Although excess moisture could potentially hold things up into this next week, early yield projections in the area are still calling for average to above-average crops.

Sidell farmer Bill Markel doesn’t anticipate his bottom line hurting at this point, but he’s anxious to see some sunny days as the fall weather continues.

“We’re a long way from having the crop in the bin,” he said. “There’s a lot of disease coming in and one good windstorm could put everything down on the ground.”

Corn moisture levels, which are supposed to be below a certain level before corn is stored, are high for this time of year. Markel sampled some corn mid-week that read 30 to 45 percent.

“You want it below 20 percent,” he said, adding that he’d wait until it’s down to 25 percent before he attempts combining.

“I’m getting my driers set up to run. I don’t even remember the last time I ran them,” he said.

Farmers who don’t dry their corn could be facing prices as high as $50 per acre for drying charges, Markel said

“No one budgets for $50 an acre for a drying expense,” he said.

The last eight or 10 years, Markel began harvest around the middle of September.

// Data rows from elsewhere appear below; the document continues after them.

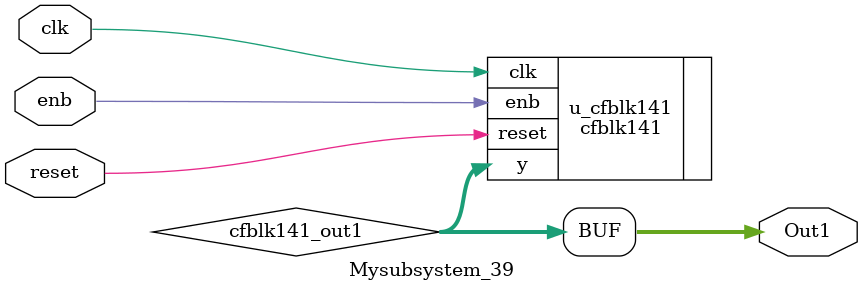
<source format=v>



`timescale 1 ns / 1 ns

module Mysubsystem_39
          (clk,
           reset,
           enb,
           Out1);


  input   clk;
  input   reset;
  input   enb;
  output  [7:0] Out1;  // uint8


  wire [7:0] cfblk141_out1;  // uint8


  cfblk141 u_cfblk141 (.clk(clk),
                       .reset(reset),
                       .enb(enb),
                       .y(cfblk141_out1)  // uint8
                       );

  assign Out1 = cfblk141_out1;

endmodule  // Mysubsystem_39


</source>
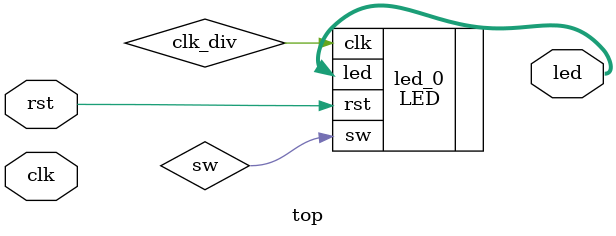
<source format=v>
module top(
    input   clk   ,
    input   rst   ,
    output  [3:0] led
    );
    
    
    LED led_0(
    .clk    (clk_div),
    .rst    (rst),
    .sw     (sw),
    .led    (led)
    );
    
    
    
endmodule

</source>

This year it could be mid-October.

Tom Fricke, a spokesman for the Vermilion County Farm Bureau, said a few farmers got started this week.

In the northern part of the county, some were beginning to bring in beans. The southern part of the county saw a few beginning with corn.

James Wienke, who farms near Homer, had finished about 65 acres of corn by Wednesday.

“We’re hoping to start on beans by the first part of next week,” he said.

Just as it has for Markel, weather this year and last year has changed his normal harvest plans.

“We would like to do beans first. It’s always been a mix here in the last few years. Last year was bad, but this year would top it,” he said.

Although the crop will come in later, yield estimations are promising at this point.

“The early numbers we’ve hard from two or three people have sounded pretty good so far, especially on the corn,” Fricke said.

“One field of beans this morning was 61 bushels (per acre). That’s very decent,” he said.

Corn yield projections at this point are just more than 200 bushels per acre.

“That would be really good,” he said, if those numbers became the county’s overall averages.

He echoed Markel’s concerns about moisture levels. Moisture levels for corn and beans should be about 15.5 percent for corn and 13 percent for beans in order to not get docked at the elevator, Fricke said. If farmers are unable to harvest their crop when the grain is drier, they’ll have to pay to have it dried at the elevator so it doesn’t rot

But drying costs add to the price of this year’s crop, he said.

Some farmers have reported mold in the corn, as well as kernels — still on the stalks — that are starting to sprout new corn plants.

Meanwhile, prices are only approaching what they were a couple years ago.

“The big run-ups we had with commodity prices through 2008 aren’t there now,” Fricke said.

The Wednesday price for new corn finished at $3.44 on the Chicago Board of Trade; Sept. 30, 2008 prices were $5.41 and the same contract Sept. 30, 2007, was $4.25.

Soybeans Wednesday ended at $9.37; they were $10.74 Sept. 30, 2008, and $9.23 Sept. 30, 2007.

The Illinois Farm Bureau released a report Monday that said 2 percent of corn was harvested and soybeans were at 1 percent harvested. A year ago, those numbers were at 4 percent and 5 percent, respectively. The five year average for corn and soybean harvests at that point is 28 percent and 21 percent complete, respectively.

Harvest is even later than last year, but warmer weather in summer and fall helped late planting, Fricke said.

Channel — formerly Midwest Seed Genetics — agronomist Mike Toohill said the challenges this year are prevalent all over the state, but Vermilion County is one of the best areas statewide.

“I think generally right around the Danville area, there’s a good crop on both corn and soybeans,” he said. “It’s one of the better areas in the state.

His estimates for average yields this year for the county are 170 to 220 bushels per acre for corn and 50 to 60 bushels per acre for soybeans.

“That’s a pretty good crop,” he said.

Other areas of the state are faring much worse. An area from Springfield to Lincoln is showing molds and rot. The northern part of the state is rife with white molds, he said. Many farmers in those areas will be docked at the elevators.